San Francisco’s politics are in the early stages of a realignment. But that doesn’t mean things will change overnight. The city’s challenges going forward are even worse than those behind it. Among the 62 largest cities in America, San Francisco already ranks dead last in the post-pandemic recovery of its downtown. That problem is only going to worsen as commercial real estate contracts that were signed at the height of the tech boom expire and fail to be renewed because employees are now working from home.

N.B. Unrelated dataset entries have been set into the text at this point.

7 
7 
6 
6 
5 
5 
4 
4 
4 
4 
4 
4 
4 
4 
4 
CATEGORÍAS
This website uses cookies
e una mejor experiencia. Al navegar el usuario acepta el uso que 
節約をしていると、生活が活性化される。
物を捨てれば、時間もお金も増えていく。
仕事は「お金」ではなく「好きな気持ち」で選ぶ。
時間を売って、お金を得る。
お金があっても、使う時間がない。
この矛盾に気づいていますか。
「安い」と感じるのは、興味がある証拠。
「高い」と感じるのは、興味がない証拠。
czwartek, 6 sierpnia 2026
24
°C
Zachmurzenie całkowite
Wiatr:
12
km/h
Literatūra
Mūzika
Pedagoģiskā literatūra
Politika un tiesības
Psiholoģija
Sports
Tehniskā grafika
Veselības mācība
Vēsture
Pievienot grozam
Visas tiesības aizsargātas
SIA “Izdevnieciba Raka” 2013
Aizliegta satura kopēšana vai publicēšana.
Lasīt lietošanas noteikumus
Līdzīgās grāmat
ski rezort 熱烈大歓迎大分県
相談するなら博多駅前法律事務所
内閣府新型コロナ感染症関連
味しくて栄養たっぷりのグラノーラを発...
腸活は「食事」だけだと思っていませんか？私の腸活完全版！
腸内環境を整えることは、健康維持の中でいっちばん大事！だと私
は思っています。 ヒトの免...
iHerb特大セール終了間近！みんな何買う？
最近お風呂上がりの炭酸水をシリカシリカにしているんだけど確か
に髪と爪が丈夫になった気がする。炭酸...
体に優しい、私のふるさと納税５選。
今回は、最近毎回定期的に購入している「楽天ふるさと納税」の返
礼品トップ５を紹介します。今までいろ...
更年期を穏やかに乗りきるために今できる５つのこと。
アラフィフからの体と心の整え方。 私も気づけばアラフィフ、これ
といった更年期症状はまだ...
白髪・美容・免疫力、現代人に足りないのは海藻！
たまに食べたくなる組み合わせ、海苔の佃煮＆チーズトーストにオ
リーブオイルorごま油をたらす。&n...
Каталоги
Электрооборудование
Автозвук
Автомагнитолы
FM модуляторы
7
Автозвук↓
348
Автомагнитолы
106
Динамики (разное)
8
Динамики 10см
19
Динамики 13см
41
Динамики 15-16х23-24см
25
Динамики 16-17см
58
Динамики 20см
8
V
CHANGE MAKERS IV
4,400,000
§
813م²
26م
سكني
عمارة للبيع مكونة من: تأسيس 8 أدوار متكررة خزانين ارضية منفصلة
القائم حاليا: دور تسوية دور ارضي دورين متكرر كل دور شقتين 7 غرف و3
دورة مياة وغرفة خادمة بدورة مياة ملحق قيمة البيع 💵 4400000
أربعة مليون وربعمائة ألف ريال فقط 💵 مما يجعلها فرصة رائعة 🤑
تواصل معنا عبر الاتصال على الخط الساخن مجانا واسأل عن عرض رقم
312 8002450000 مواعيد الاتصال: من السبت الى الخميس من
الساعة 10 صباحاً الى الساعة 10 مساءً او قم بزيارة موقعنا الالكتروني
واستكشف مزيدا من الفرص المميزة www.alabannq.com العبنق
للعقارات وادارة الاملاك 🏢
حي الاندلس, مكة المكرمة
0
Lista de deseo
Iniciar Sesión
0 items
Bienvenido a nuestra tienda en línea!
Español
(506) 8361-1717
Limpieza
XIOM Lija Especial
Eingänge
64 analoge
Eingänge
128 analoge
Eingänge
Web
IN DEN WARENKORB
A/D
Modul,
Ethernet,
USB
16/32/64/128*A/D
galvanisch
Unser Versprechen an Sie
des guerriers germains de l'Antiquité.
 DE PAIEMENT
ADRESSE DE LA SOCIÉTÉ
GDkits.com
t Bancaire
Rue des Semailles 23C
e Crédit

Meanwhile, the city’s open-air drug problems are likely to become even more dire as a trio of new “supervised” drugs sites are soon to debut; never mind that their infamous predecessor was a spectacular (and illegal) public failure. Downtown will thus continue to be a ghost town, thanks to city leaders whose policies embolden drug dealers and users with little or no consequence.
“My son is stuck with politicians who just hand addicts free drug paraphernalia and double down on the same failed policies,” said Jacqui Berlinn, who has tried for years to save her son, who is a homeless addict in the Tenderloin. “We finally have a new DA who wants to bring real change but she can’t do it until the rest of the city’s political leaders start working toward a real solution instead of making the crisis worse.”
As mounting office vacancies begin to chisel away at the tax base of a city whose social service needs are ballooning with the worsening addiction crisis, we might soon see city agencies warring over limited resources, exacerbating the political split between progressives and pragmatists.
The present dysfunction of San Francisco may thus be just a harbinger of a full blown crisis to come. Then again, given what passes for governance in San Francisco during normal times, perhaps a crisis is just what the city needs to bring it back from the edge of the abyss.